Early Wednesday morning ESPN began making phone calls to some of its employees to inform them they were being laid off and in some cases, fired. Around 100 employees were affected by layoffs although the exact number is unknown.
Many of the writers, reporters and broadcasters who got “the call” were familiar faces and long-time employees of the company, and others were not as well known. Here are some of the biggest names to be let go: NFL reporter Ed Werder, SportsCenter anchor Jay Crawford, NFL analyst Trent Dilfer, MLB writer Jayson Stark, ESPN correspondent Reese waters, Danny Kanell from ESPN radio’s Russillo and Kanell, SportsCenter anchor Darren Haynes, and NBA reporter Ethan Sherwood Strauss.
Many of them went to Twitter to share the news.
After 14 wonderful years my time at espn is over. From Cold Pizza to First Take to SC I made more friends than I can name. Forever grateful! pic.twitter.com/WNkUGuXeVl
— Jay Crawford (@jaycrawfordespn) April 26, 2017
After 17 years reporting on #NFL, I’ve been informed that I’m being laid off by ESPN effective immediately. I have no plans to retire
— Ed Werder (@Edwerderespn) April 26, 2017
For 17 yrs I’ve had a dream job covering baseball for ESPN. Today is my last day. Thanks to all the great people at ESPN, MLB & all of you!

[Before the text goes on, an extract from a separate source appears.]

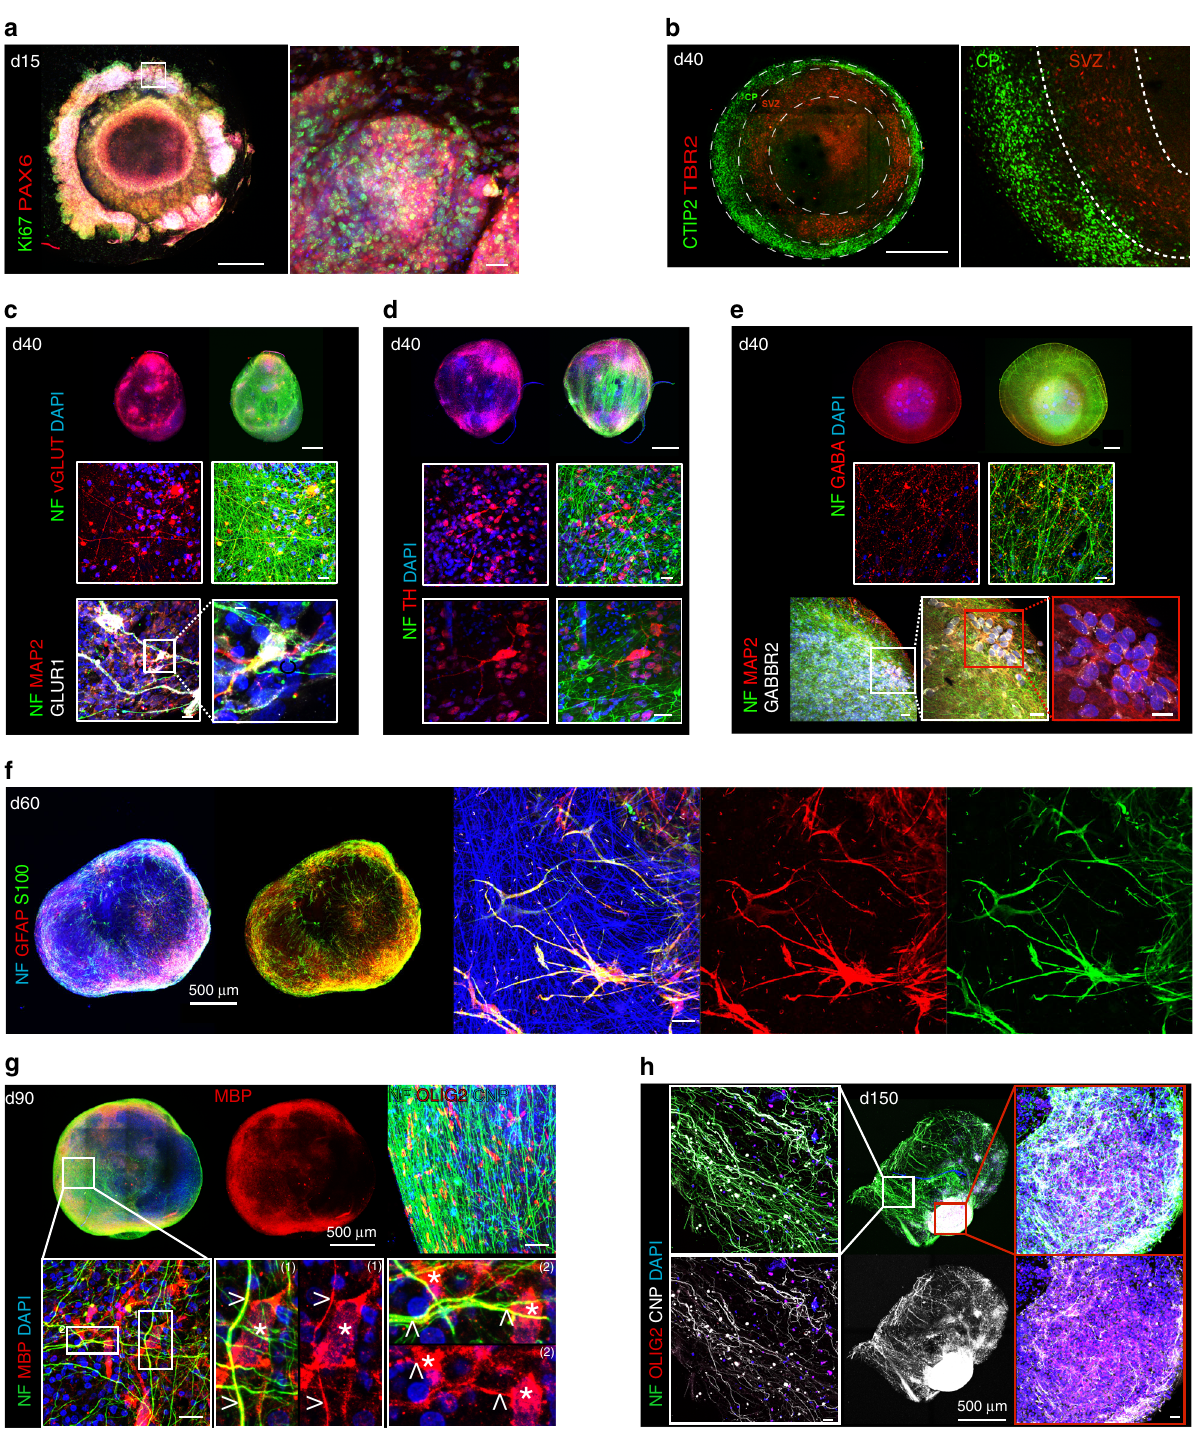
Fig. 3 Cellular composition of BENOs in different times of differentiation. a Representative overview and higher magni fi cation images of indicated region of a d15 BENO showing proliferating NPCs (PAX6 + /Ki67 + ; refer to Supplementary Fig. 4a for the individual confocal planes). b Distinguishable concentric surrogate subventricular zone (TBR2 + ) and a cortical plate (CTIP2 + ) in d40 BENO. c – e Excitatory (vGLUT + , TH + ) and inhibitory (GABA + ) neurons as well as their respective receptors (GLUR1, GABBR2) in d40 BENOs. f Overview (left) of a d60 BENO stained for astrocyte markers (GFAP + /S100 β + ) and neuronal axons (NF + ); close-up views (right) of GFAP + /S100 β + cells with typical astrocyte morphology. g Detection of oligodendrocyte progenitors (OLIG2 + ) and oligodendrocytes (MBP + /CNP + ) in d90 BENO. Inserts 1 and 2 highlight MBP + oligodendrocytes (*), which contribute to myelination of axons (<). h , On d150 a higher number of mature oligodendrocytes and myelinated axons appeared. All data presented on this fi gure derive from at least three independent experiments with similar results. Scale bars: overviews 200 µ m, close-up views 20 µ m, unless indicated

— Jayson Stark (@jaysonst) April 26, 2017
So, I am no longer with ESPN, as of today. I want to thank all the great people I’ve worked with and, of course, the readers + listeners
— Ethan Strauss (@SherwoodStrauss) April 26, 2017
ESPN essentially just put a Band-Aid over a deep, hemorrhaging gash that desperately needs stitches.
The ugly and unfortunate truth is, these 100 layoffs won’t fix ESPN’s problems, so a large number of respected, talented media members with years of experience were let go for a lost cause. ESPN essentially just put a Band-Aid over a deep, hemorrhaging gash that desperately needs stitches. What ESPN is experiencing is money problems, or cable subscription problems. They are losing subscribers and advertising dollars at an alarming rate. Over the last several years, ESPN has lost millions of subscribers, at a rate in the hundreds of thousands per month. On top of those losses, they owe billions to professional sports leagues for the rights to air their product as well as other live events. Therefore, recent layoffs aren’t going to turn around the company’s financial crisis.
The problem ESPN is having stems from a rapidly changing industry but more than that, a vastly changed world in which the way people consume, and prefer to consume their content. To watch ESPN you need to pay for a monthly subscription or pay for a cable TV package that includes ESPN, which is one of the most expensive television subscriptions to have.
But ESPN isn’t the only large and popular network or company at the mercy of the technology boom, social media age and streaming era. In a not so distant future, cable TV will be completely obsolete. So what ESPN is dealing with here is not an issue of having too many writers and reporters on the books, but an outdated business model. What sports media outlets like Bleacher Report and Barstool Sports are doing to ESPN is similar to what ESPN did to Sports Illustrated.
Moving forward they need to create more corporate partnerships, probably with their competition, to deal away some of their broadcasting rights and alleviate some of their financial responsibility. This will have a far greater impact on fixing their problems than letting go of some of the most recognizable and lovable personalities on their programs. Of course, not everyone was outraged or saddened by the layoffs. There were many people who took to Twitter to celebrate some of the talent let go Wednesday, and they even made a guessing game out of who would be gone, but trolls will be trolls.
Ultimately what ESPN needs to do is tap more into the social market by creating content exclusively on apps, and curated specifically for FaceBook, Instagram, SnapChat and Twitter. By now they should know this, and hopefully they do. What’s certain is that ESPN subscriptions are too expensive and not worth it for the casual fan. The way people are consuming content has vastly changed and is continuing to change rapidly. I happen to still have ESPN as a part of my cable package but I can’t remember the last time I watched it on TV. I mean, why would I when I have my phone.
People shouldn’t be paying for a subscription but instead be able to purchase the live events they want to see like a boxing match or a UFC fight, and the rest of the content should be free and 100% available on demand and on social media.
At a time like this, and probably a long time ago, ESPN needs to talk to Gary Vaynerchuk and ask GaryVee. If the company doesn’t make significant changes to their business plan and strategy things will only get worse. More employees may get fired, shows will get cut and eventually ESPN as we know it will die altogether. But then again, that has already happened.